Exercise objective - Copy out all the lines of the data precisely, omitting any pictures.

[Data segment — start]

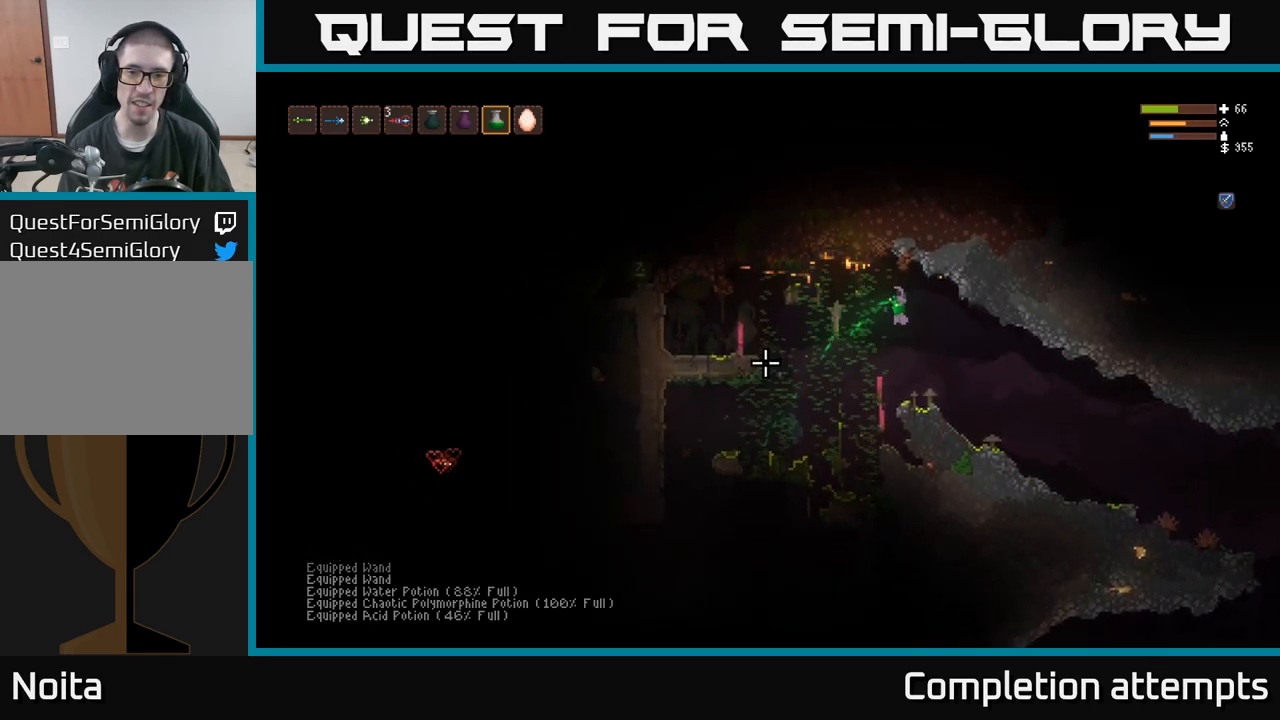
{"dt_ms": 500, "buttons": ["L2", "R2"], "left_stick": "left", "right_stick": "down"}
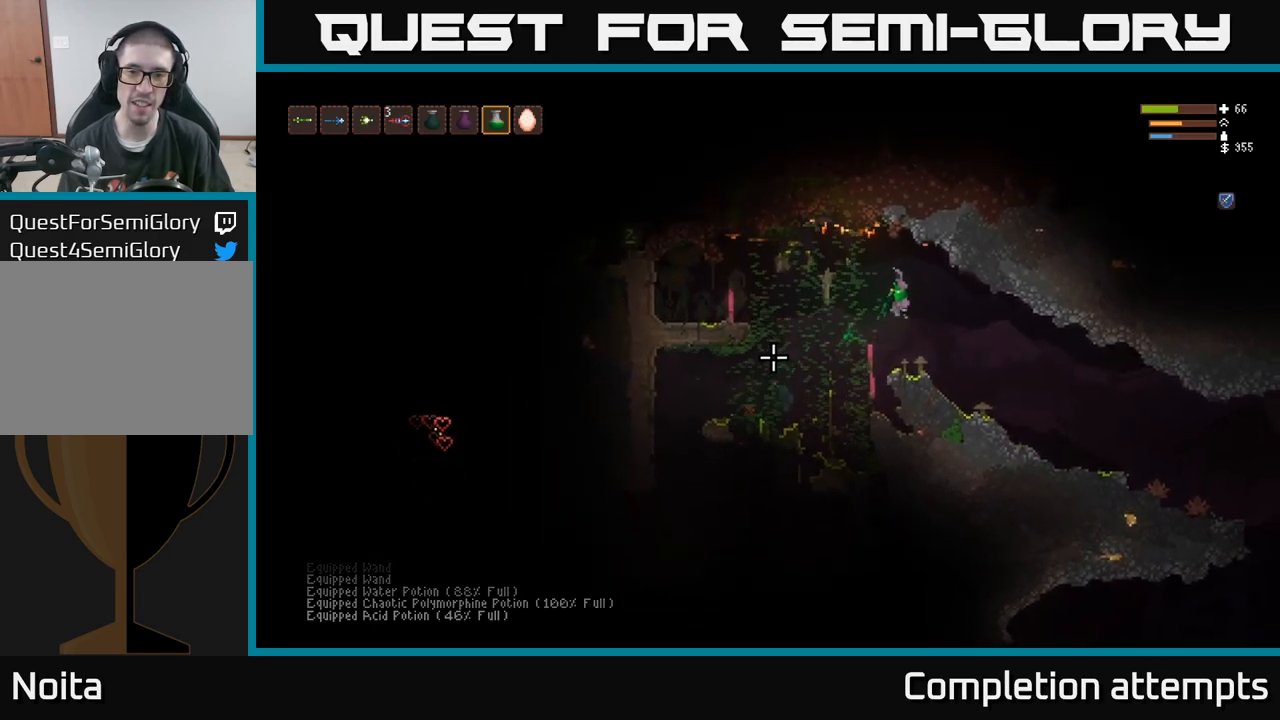
{"dt_ms": 500, "buttons": [], "left_stick": "right", "right_stick": "down", "events": [[34, "R2", "up"], [50, "left_stick", "up-left"], [84, "R2", "down"], [117, "L2", "up"], [184, "R2", "up"], [234, "L2", "down"], [234, "left_stick", "right"], [300, "R2", "down"], [334, "R2", "up"], [384, "L2", "up"]]}
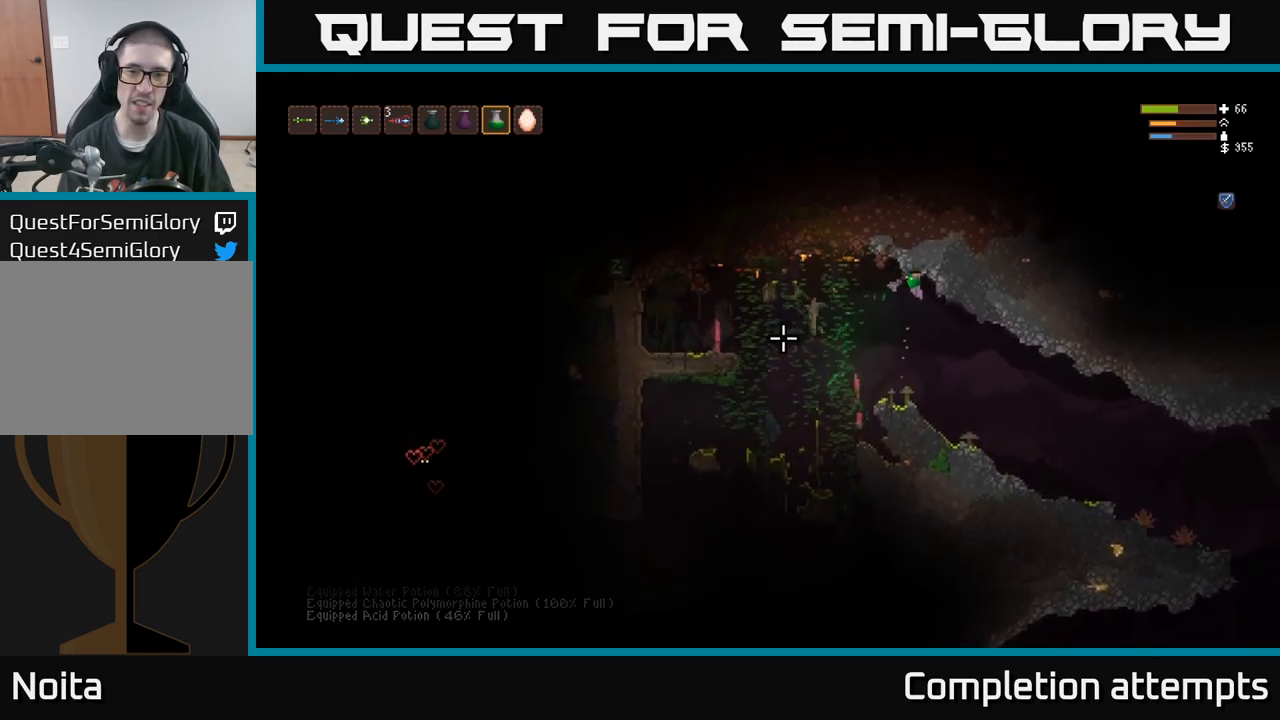
{"dt_ms": 984, "buttons": [], "left_stick": "center", "right_stick": "left"}
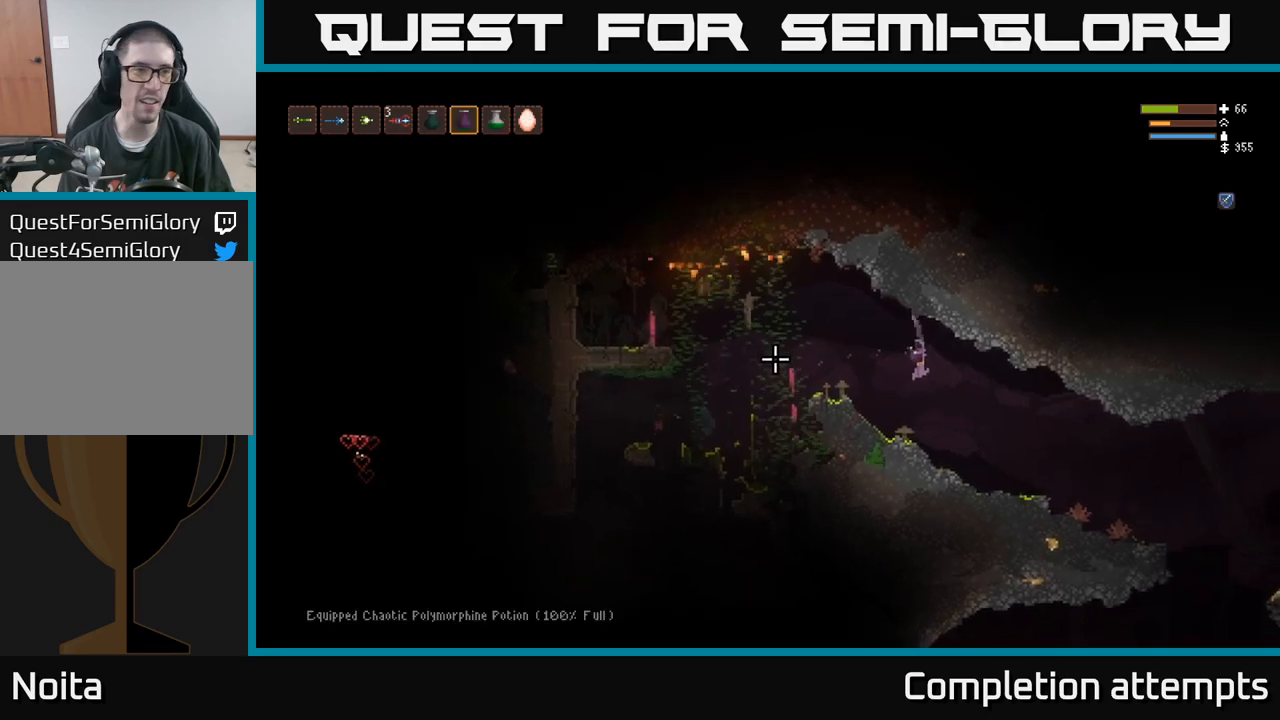
{"dt_ms": 500, "buttons": ["L1"], "left_stick": "center", "right_stick": "up", "events": [[17, "L1", "down"], [83, "L1", "up"], [183, "L1", "down"], [250, "L1", "up"], [333, "L1", "down"], [400, "L1", "up"], [483, "L1", "down"], [483, "right_stick", "up"]]}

[Data segment — finish]

Response below -
{"dt_ms": 500, "buttons": ["L2", "R2"], "left_stick": "left", "right_stick": "down"}
{"dt_ms": 500, "buttons": [], "left_stick": "right", "right_stick": "down", "events": [[34, "R2", "up"], [50, "left_stick", "up-left"], [84, "R2", "down"], [117, "L2", "up"], [184, "R2", "up"], [234, "L2", "down"], [234, "left_stick", "right"], [300, "R2", "down"], [334, "R2", "up"], [384, "L2", "up"]]}
{"dt_ms": 984, "buttons": [], "left_stick": "center", "right_stick": "left"}
{"dt_ms": 500, "buttons": ["L1"], "left_stick": "center", "right_stick": "up", "events": [[17, "L1", "down"], [83, "L1", "up"], [183, "L1", "down"], [250, "L1", "up"], [333, "L1", "down"], [400, "L1", "up"], [483, "L1", "down"], [483, "right_stick", "up"]]}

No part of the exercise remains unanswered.